Об антирусской российской интеллигенции - Партия Дела
Присоединиться

Рассматриваемые нами в прошлой статье выступления г-жи Седаковой и г-на Немцева, как и вообще весь пласт мыслей современного антирусской российской интеллигенции, в одном измерении есть чисто политические, даже пропагандистские, творения, а в другом — суть истерическая попытка авторов выбраться из внутреннего страха и ужаса. Нельзя сказать горя, ибо горе есть личное переживание личной невосполнимой потери. Не может быть горе вообще, абстрактное, горе вне горюющей личности. Здесь нет ни того ни другого. Здесь явно проступает страх и ужас, наведённые бессилием, и невозможность жить с «душевной мутью и растерянностью», жить здесь и сейчас, в «этой» стране, с «этим» народом. Недаром большая часть «благодетелей» бегут из России. Но и там, заграницей, не находят покоя, терзаемые поселёнными в душе «бесами-шатунами». Но об этих — позже.

Центральная же идея посланий, подобных выступлению г-жи Седаковой и книге Эткинда, состоит в обращении нашего внимания как на нечто ненормальное, аномальное, из ряда вон выходящее: «на попытку… общего „уничтожения реальности“, задуманного и практикуемого властью». Везде и всегда эти антирусские интеллигенты под властью понимают власть именно в России и почти безотносительно к историческому времени. Будь то Владимир Креститель, Пётр I, Сталин или Путин. Сиё смешение «стилей» и времён говорит о том, что конкретные представители власти не имеют отношения к выдвигаемым претензиям. Они лишь олицетворение, наглядный пример, символ. А вопросы обращены к русским, к системе смыслов русского народа, воспроизводимым оным уже не одну тысячу лет. Здесь же и корень их неприятия властей — поскольку те не в силах ничего сделать с русскими. Поскольку власть из раза в раз поддаётся опять массе, значит, и власть плоха.

Так, например, «уничтожение реальности» в СССР происходило как «замалчивание смерти миллионов (в первую очередь, убитых в лагерях и тюрьмах „врагов народа“, но не только: по другим причинам скрывалась и смерть солдат на войне, и число погибших в блокаду и от разнообразных катастроф, damnatio memoriae, запрет на всякое упоминание об умерших, невозможность узнать дату их смерти, найти могилы, совершить обряд прощания… Принудительное молчание о „своих умерших“, в котором люди жили десятилетиями, распространилось, кажется, и на само обсуждение этой реальности)».

Что же, присутствие и значение смерти в политике действительно интересная и важная тема. Но, к сожалению, несмотря на опыт Ольги Александровны в данном вопросе, она таки попала в ловушку, самой себе расставленную. Она писала не научный или литературный опус, а политический пропагандистский текст и, как поэт, оказалась увлечена материалом, он захлестнув Ольгу Александровну, увлёк лодку её поэтической души по политическим порогам и стремнинам к «океану смерти». В результате г-жа Седакова объединила два абсолютно разных, по сути, вопроса, а именно: проблему уничтожения памяти о политических противниках (тот же римский damnatio memoriae) и вопрос об объёме и форме пребывания смерти, неизбывно присутствующей в общественно-политическом сознании.

Задание:
Назовите всех представителей власти в России, которых отрывок перечисляет по имени. Записи здесь не понадобятся.

Данные:
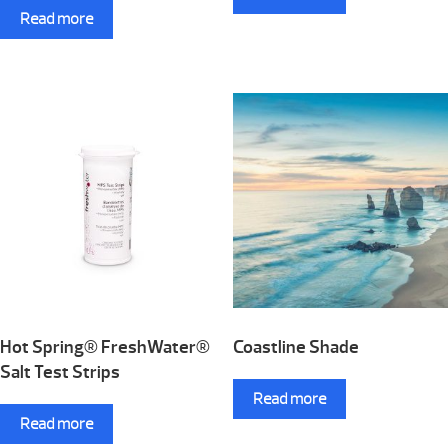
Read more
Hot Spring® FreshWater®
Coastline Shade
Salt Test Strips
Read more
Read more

---

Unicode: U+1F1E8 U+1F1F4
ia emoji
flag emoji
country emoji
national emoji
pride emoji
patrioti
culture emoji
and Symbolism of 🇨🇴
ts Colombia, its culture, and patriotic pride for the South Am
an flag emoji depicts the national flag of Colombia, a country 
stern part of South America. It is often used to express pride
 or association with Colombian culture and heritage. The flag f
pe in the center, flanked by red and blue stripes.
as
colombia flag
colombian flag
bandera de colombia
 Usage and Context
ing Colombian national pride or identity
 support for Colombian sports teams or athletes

Ответ:
Владимир Креститель, Пётр I, Сталин, Путин.